**EXTRACT**

Start

The attached workspace contains the dihedral vs energy data (dihedral = X, energy2 = Y), the expression to be fit to (expr), and the starting guess vector needed for fitnlm (i.e. beta0 = ks). An example of a failed model (mdl) and options for fitnlm (opts) is also included.
Update
I have an answer below, but I would still like to learn what I'm doing wrong with fitnlm -- if anybody has insights, would be appreciated.

Respuesta aceptada

Mathieu NOE
Mathieu NOE el 25 de Ag. de 2022
hello
some findings that may interest you ...
as I don't have the Curve Fitting Toolbox , this work has been done with the poor's man solution (with fminsearch)
so my findings :
  1. the x data needed to be shifted so that the y minimum is relocated at x = 0 , otherwise the model provided cannot give any good fit. Simply look at the formula : the first (and dominant) harmonic is (1/2)*(ks2*(1+cos(x)) , so to have y = ks1 + (1/2)*(ks2*(1+cos(2*pi*f*x)) minimal (upper harmonics neglected here) , it requires ks2 to be negative and x be 0.
  2. the "frequency" in the cos(x) terms is incorrect as the data show a periodicity of 180 (degrees ?) so we have to modify the model and introduce that angular period : therefore cos(x) is modified into cos(2*pi*f*x) and idem for the upper harmonics
  3. at the end we can get a reasonnable good fit as shown below
  4. you can probably use these info's for your own code
load('Workspace_dihedral_vs_energy_fitting.mat');
x = dihedral;
y = energy2;
%% important !!
x = x - 42; % needed to shift x data to center the y minimum at x = 0 and make the fitting work !
%% curve fit using fminsearch
f_est = 1/180; % angular frequency
[y_fit,sol] = myfit(x,y,f_est); % NB : sol contains best estimates of ks1,ks2,ks3,ks4,ks5,f
Rsquared = my_Rsquared_coeff(y,y_fit); % correlation coefficient
figure(1)
plot(x,y, 'b .-',x, y_fit, 'r-', 'MarkerSize', 15)
title(['Model Fit : R² = ' num2str(Rsquared)], 'FontSize', 15)

End

**DO THIS**
From the curve-fitting thread, extract the passage between "x = x - 42; % needed" and "num2str(Rsquared)], 'FontSize', 15)", inclusive.

Dataset records:
Start

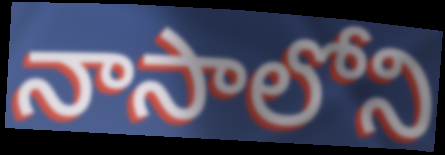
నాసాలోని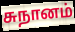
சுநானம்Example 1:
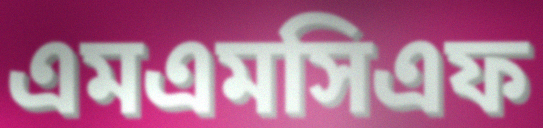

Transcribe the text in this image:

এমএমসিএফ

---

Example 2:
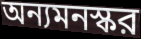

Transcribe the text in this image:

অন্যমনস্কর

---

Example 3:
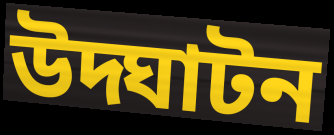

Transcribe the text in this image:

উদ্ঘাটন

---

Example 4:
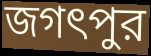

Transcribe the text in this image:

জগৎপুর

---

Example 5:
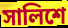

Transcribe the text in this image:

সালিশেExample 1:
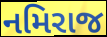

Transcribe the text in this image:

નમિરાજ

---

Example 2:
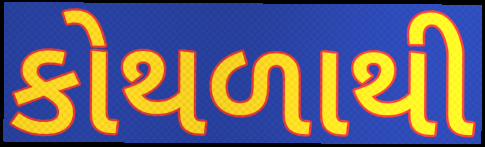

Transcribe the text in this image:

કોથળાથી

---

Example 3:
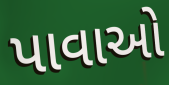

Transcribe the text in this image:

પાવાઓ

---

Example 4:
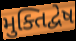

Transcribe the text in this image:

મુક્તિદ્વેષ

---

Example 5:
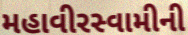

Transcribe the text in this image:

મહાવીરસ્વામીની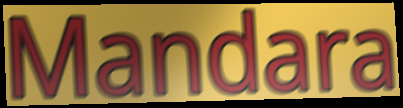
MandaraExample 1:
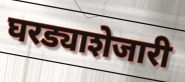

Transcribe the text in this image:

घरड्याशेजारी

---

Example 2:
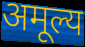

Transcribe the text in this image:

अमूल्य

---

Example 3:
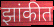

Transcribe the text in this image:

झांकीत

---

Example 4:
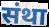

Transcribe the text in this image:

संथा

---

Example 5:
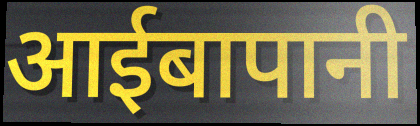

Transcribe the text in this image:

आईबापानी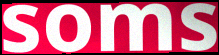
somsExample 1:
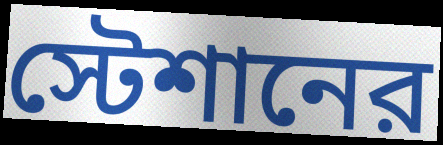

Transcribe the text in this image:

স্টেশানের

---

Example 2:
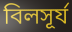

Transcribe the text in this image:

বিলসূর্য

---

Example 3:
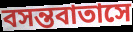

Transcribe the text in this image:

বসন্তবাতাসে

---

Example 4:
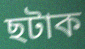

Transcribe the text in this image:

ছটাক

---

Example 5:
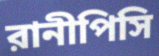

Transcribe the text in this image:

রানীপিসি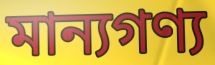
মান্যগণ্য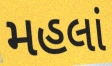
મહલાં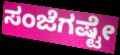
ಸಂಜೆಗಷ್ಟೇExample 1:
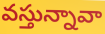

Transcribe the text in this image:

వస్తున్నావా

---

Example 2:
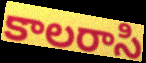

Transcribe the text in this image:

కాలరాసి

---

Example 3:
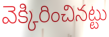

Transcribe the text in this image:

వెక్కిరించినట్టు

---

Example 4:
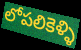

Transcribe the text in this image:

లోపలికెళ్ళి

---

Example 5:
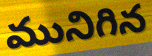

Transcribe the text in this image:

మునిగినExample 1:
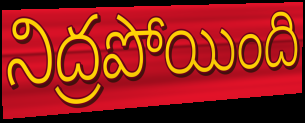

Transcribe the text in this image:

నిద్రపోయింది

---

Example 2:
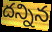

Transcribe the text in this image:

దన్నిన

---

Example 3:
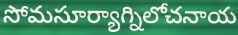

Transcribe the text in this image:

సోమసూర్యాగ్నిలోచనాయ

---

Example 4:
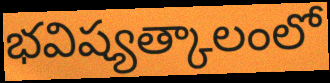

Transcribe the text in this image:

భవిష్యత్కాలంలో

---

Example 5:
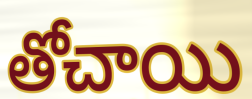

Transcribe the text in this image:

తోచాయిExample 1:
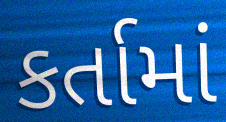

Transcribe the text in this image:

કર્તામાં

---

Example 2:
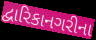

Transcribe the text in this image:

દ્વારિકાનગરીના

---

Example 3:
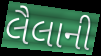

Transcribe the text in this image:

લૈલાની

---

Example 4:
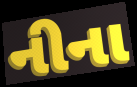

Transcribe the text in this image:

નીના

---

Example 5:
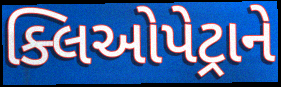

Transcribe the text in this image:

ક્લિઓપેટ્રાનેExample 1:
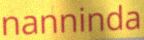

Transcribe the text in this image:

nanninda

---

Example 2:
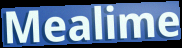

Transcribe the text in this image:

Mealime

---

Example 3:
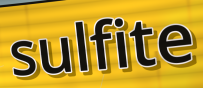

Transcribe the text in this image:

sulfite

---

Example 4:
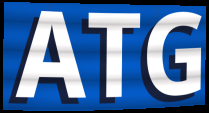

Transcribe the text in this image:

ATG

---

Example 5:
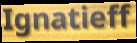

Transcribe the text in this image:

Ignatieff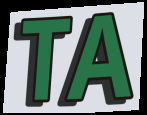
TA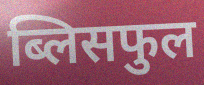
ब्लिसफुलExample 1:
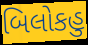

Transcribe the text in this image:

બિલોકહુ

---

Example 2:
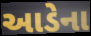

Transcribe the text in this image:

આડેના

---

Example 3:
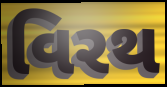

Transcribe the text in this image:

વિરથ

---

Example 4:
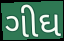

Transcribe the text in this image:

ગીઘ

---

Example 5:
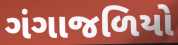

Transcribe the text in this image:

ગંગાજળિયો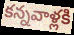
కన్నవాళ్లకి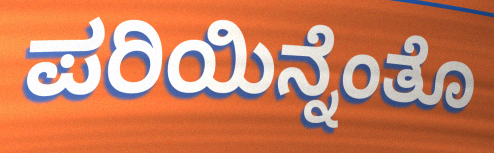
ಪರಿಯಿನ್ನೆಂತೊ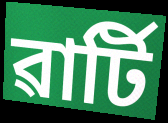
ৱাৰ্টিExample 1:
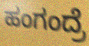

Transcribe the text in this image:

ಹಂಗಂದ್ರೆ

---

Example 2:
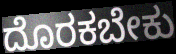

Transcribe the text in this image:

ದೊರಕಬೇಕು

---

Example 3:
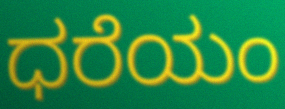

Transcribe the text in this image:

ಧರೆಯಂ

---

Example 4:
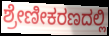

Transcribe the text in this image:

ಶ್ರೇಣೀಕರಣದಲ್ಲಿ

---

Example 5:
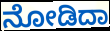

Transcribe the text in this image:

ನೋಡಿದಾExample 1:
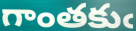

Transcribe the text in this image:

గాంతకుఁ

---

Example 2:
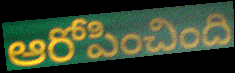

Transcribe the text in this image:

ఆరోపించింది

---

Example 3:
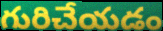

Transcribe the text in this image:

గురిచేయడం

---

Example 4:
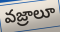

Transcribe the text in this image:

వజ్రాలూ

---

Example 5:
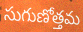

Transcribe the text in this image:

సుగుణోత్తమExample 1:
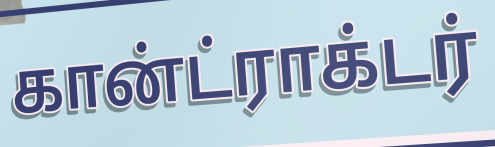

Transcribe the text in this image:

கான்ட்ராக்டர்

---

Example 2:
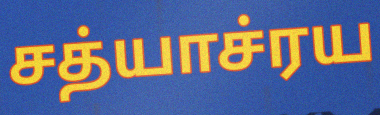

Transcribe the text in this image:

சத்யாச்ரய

End

**EXERCISE ANSWER**
x = x - 42; % needed to shift x data to center the y minimum at x = 0 and make the fitting work !
%% curve fit using fminsearch
f_est = 1/180; % angular frequency
[y_fit,sol] = myfit(x,y,f_est); % NB : sol contains best estimates of ks1,ks2,ks3,ks4,ks5,f
Rsquared = my_Rsquared_coeff(y,y_fit); % correlation coefficient
figure(1)
plot(x,y, 'b .-',x, y_fit, 'r-', 'MarkerSize', 15)
title(['Model Fit : R² = ' num2str(Rsquared)], 'FontSize', 15)